During his travels over the 84 years of his life he met many worthy disciples that were destined to come under his tutelage. Highest among the disciples was Dvagpo Rimpoche (Gambopa). The most well known among them was Rechung who entreated him to tell in detail the story of his life (summarized in this narrative) which was recorded for the benefit of all sentient beings, even into the far future. These two disciples were respectively like the sun and the moon. The most exalted of beings met by Milarepa was a Maha-Purusha (Great Being) he had the excellent fortune of meeting - an Exalted Being mentioned by the Buddha himself as one of the guardians and protectors of the human race who live on through the centuries far from human habitation.
Besides his two chief disciples, Milarepa had 25 additional highly accomplished disciples, both men and women, who became saints. Another hundred made such progress that they did not take rebirth. Another hundred and eight Great Ones obtained excellent experience and knowledge from meditation. A thousand sadhus and yogis, both men and women, renounced worldly life and lived lives of exemplary piety. Innumerable lay disciples formed a religious relationship with Milarepa so that the gateway to lower states of existence was closed to them forever.

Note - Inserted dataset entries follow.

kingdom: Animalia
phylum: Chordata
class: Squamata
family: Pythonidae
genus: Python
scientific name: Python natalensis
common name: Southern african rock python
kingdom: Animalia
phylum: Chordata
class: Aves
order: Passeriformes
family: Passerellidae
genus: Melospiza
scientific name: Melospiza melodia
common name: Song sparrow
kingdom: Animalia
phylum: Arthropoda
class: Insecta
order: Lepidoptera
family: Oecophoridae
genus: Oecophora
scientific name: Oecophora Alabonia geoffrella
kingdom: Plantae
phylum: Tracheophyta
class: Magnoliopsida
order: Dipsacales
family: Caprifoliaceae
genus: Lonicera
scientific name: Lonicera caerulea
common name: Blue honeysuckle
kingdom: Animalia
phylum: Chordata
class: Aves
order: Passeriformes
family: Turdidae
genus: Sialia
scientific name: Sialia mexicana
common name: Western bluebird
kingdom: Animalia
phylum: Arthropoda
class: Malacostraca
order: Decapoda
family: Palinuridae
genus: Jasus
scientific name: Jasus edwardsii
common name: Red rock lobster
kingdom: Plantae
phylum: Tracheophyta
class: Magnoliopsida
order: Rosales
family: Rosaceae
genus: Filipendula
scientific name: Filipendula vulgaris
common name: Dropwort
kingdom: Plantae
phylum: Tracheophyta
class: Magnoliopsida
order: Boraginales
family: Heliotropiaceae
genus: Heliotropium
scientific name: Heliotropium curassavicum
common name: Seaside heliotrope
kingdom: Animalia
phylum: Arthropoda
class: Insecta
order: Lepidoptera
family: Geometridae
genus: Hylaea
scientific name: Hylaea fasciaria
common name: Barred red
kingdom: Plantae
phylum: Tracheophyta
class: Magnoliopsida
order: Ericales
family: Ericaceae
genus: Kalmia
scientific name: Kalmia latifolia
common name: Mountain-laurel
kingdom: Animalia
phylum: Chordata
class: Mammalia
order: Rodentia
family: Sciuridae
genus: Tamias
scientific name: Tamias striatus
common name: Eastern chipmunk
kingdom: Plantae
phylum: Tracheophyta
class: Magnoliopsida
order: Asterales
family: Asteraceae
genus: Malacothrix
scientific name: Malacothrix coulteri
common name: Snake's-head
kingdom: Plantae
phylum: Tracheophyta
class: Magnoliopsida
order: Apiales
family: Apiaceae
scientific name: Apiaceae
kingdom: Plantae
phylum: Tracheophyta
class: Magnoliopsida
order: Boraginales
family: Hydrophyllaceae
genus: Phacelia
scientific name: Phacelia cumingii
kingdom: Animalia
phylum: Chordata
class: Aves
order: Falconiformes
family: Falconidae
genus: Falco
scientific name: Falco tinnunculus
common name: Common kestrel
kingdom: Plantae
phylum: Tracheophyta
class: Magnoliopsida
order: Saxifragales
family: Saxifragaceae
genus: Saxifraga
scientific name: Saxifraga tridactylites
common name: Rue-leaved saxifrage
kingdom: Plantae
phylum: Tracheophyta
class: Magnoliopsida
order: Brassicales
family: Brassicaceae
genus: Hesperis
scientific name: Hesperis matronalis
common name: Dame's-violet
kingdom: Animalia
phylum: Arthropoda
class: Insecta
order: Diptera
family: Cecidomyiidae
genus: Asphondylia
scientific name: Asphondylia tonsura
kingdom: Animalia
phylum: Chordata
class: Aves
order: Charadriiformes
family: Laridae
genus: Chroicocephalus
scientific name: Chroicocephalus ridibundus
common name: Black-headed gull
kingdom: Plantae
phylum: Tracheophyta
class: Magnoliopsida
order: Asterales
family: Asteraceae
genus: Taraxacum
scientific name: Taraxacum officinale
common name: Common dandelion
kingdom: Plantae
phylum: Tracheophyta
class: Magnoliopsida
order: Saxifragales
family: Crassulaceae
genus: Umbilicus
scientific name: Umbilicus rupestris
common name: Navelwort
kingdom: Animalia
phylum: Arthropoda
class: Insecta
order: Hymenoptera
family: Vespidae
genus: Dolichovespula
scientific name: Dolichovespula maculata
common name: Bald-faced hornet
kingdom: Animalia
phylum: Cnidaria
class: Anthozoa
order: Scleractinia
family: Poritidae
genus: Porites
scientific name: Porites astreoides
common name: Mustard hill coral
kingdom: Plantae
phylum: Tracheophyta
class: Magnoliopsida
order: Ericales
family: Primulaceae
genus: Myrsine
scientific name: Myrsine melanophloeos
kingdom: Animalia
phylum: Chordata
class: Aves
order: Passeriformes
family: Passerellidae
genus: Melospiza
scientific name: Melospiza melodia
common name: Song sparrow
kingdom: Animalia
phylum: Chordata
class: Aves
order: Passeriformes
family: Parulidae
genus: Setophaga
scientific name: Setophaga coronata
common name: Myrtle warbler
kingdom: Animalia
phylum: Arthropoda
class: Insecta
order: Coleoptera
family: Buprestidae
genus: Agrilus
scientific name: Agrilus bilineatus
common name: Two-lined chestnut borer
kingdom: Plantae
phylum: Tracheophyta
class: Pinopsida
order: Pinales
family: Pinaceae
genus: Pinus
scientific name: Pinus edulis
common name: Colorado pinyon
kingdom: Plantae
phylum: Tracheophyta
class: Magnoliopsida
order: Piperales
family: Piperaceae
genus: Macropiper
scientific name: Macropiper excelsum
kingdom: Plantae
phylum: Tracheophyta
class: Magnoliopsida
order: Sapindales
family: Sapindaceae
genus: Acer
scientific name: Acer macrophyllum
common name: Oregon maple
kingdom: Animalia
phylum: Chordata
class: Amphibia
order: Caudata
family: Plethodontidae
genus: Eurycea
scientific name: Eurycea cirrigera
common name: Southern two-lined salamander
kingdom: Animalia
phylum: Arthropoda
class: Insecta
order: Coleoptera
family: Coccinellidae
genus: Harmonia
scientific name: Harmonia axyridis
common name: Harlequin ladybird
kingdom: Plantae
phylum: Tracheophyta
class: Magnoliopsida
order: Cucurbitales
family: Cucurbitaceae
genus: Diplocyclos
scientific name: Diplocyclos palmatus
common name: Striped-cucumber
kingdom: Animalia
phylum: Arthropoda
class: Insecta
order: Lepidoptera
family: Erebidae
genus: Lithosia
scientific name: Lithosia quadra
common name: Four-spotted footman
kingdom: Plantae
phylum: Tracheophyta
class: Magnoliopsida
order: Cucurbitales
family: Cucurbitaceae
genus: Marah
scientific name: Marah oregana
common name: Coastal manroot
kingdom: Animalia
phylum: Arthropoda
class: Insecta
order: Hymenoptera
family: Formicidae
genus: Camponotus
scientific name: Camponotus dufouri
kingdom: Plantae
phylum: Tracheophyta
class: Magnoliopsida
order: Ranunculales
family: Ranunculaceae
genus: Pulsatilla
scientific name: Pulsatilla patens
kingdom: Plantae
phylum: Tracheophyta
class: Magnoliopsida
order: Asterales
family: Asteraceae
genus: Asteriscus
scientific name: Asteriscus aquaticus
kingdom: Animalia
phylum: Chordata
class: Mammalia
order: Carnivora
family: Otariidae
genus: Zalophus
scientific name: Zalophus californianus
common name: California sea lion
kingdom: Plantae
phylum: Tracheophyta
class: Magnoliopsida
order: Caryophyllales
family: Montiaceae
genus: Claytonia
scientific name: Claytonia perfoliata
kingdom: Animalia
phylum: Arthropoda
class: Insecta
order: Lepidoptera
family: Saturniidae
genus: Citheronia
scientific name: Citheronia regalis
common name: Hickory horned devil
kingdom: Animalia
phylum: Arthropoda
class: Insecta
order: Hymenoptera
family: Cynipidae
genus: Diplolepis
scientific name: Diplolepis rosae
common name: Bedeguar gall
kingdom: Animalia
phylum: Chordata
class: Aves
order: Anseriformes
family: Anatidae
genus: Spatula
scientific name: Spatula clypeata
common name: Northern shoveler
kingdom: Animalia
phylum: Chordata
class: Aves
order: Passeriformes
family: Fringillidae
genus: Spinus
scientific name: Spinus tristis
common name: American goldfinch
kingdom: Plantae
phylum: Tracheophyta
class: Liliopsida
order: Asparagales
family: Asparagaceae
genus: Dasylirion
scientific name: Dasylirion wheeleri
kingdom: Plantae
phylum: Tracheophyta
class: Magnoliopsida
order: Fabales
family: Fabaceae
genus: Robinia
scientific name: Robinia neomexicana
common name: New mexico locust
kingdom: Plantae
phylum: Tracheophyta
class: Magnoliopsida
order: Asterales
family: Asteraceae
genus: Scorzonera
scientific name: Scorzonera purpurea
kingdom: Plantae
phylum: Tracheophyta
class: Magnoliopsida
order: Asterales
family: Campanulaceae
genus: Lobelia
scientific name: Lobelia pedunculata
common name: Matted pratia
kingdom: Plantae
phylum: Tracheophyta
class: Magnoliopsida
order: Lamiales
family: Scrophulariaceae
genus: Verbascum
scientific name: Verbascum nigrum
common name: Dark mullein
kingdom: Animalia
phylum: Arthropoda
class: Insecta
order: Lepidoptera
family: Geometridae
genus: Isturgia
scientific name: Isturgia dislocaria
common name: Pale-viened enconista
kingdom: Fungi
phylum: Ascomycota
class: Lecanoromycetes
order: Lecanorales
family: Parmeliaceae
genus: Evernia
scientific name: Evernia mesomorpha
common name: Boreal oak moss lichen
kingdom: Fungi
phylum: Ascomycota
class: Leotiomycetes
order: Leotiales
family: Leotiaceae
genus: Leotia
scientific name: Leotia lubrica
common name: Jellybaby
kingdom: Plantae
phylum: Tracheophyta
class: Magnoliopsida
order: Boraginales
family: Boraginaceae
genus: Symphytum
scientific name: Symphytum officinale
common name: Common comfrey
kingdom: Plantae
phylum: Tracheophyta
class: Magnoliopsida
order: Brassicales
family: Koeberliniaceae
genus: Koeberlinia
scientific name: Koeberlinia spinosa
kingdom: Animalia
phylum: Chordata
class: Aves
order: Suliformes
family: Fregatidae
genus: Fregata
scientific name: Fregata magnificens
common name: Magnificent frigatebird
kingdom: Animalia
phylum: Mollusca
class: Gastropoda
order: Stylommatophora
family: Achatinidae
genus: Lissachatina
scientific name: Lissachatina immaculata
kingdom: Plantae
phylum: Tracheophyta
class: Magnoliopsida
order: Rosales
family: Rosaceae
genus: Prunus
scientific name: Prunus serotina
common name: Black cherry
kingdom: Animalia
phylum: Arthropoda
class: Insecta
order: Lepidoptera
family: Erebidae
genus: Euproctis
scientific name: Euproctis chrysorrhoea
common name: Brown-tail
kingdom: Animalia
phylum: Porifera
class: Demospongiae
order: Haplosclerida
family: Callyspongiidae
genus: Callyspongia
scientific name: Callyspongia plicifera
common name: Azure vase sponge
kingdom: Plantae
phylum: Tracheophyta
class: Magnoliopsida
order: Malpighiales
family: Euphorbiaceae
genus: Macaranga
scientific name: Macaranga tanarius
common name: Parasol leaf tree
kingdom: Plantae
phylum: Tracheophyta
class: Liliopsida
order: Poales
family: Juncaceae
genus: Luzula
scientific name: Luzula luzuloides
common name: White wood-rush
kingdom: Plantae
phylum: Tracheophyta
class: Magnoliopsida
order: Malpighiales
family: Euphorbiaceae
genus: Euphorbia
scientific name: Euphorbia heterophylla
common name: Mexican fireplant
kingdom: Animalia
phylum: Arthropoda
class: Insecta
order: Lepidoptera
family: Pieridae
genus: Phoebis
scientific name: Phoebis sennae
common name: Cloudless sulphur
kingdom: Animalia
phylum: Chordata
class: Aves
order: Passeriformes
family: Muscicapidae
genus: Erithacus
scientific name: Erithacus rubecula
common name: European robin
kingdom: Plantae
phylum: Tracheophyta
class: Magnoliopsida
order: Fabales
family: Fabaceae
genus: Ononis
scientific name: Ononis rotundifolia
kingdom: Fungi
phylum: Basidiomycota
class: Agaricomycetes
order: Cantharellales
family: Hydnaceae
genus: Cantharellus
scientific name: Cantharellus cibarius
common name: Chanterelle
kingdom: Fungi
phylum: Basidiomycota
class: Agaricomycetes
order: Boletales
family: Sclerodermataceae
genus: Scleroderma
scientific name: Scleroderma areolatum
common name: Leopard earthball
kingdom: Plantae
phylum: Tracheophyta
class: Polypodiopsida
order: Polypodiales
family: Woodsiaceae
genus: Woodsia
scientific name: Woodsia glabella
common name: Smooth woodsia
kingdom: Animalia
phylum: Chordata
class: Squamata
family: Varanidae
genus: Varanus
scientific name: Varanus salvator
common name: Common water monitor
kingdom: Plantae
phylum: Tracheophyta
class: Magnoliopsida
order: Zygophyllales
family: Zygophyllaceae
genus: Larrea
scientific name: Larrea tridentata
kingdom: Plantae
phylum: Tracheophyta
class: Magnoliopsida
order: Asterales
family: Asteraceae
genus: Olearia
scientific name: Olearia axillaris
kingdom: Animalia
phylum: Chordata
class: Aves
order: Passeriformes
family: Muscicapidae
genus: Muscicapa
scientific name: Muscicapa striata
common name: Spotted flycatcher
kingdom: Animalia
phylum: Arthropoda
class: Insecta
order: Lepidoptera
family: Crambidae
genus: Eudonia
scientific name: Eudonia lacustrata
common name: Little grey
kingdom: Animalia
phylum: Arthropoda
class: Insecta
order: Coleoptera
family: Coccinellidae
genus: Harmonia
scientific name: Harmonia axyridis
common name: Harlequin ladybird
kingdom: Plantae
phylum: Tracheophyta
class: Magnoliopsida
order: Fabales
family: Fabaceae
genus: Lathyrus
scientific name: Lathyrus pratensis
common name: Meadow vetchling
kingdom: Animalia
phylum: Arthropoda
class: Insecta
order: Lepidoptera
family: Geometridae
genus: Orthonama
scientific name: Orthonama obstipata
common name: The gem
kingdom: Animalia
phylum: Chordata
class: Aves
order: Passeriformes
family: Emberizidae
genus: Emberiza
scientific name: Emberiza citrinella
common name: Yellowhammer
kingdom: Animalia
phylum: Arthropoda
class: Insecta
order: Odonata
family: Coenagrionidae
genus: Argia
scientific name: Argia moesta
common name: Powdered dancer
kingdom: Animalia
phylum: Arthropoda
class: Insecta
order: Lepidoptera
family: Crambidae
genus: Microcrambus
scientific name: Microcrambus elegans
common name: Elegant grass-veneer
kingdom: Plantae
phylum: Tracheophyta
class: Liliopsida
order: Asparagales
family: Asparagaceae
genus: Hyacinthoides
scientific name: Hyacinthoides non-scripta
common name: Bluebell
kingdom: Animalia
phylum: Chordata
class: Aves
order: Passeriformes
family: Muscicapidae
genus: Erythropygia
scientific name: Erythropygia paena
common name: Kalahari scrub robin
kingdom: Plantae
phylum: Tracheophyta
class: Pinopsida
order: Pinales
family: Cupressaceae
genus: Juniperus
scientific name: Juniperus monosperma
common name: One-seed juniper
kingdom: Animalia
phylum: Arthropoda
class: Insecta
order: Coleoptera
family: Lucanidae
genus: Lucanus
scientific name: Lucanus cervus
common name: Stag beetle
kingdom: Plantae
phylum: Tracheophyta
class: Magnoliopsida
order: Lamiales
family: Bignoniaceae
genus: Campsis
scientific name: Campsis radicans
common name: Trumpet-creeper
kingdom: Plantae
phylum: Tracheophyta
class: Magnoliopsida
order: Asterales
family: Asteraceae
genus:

Thus did Milarepa radiate spiritual light like a beacon, drawing vast numbers of sentient beings forward toward the light of deliverance and dispelling in all directions the darkness of selfishness and ignorance.
Milarepa's Initial Realizations
I have understood this body of mine to be the product of ignorance, composed of flesh and blood and lit up by the perceptive power of consciousness. To those fortunate ones who long for emancipation it may be the great vessel by which they may procure Freedom. But to the unfortunates who only sin, it may be the guide to lower and miserable states of existence. This our life is the boundary mark whence one may take an upward or downward path. Our present time is a most precious time, wherein each of us must decide, in one way or other, for lasting good or lasting ill.
One who aims only at his own individual peace and happiness adopts the lower path (Hinayana), but he who devotes the merits of his love and compassion to the cause of others belongs to the higher path (Mahayana).
In meditating on the Final Goal, one has to discover the non-existence of the personal Ego, and therefore the fallacy that it exists (i.e. because everything in the universe with name and form is basically illusory in nature)
To realize the state of non-existence of the personal ego, the mind must be kept in quiescence. In that state, thoughts, ideas, and cognition cease and the mind (awareness) passes into a state of perfect tranquility so that days, months, and years may pass without the person perceiving it; thus the passage of time has to be marked for him by others.
The visions of the forms of the Deities which appear in meditation are merely signs attending the perseverance in meditation. They have no intrinsic worth or value in themselves.
All the efforts put forth during this path must be made in a spirit of compassion with the aim of dedicating the merit of one's efforts to the Universal Good. There is a need of mentally praying and wishing for blessings on others so earnestly that one's mind processes also transcend thought.
Just as the mere name of food does not satisfy the appetite of a hungry person but he must eat food, so also a man who would learn about the Voidness (i.e. Universal Awareness) must meditate so as to realize it, not just learn of its definition.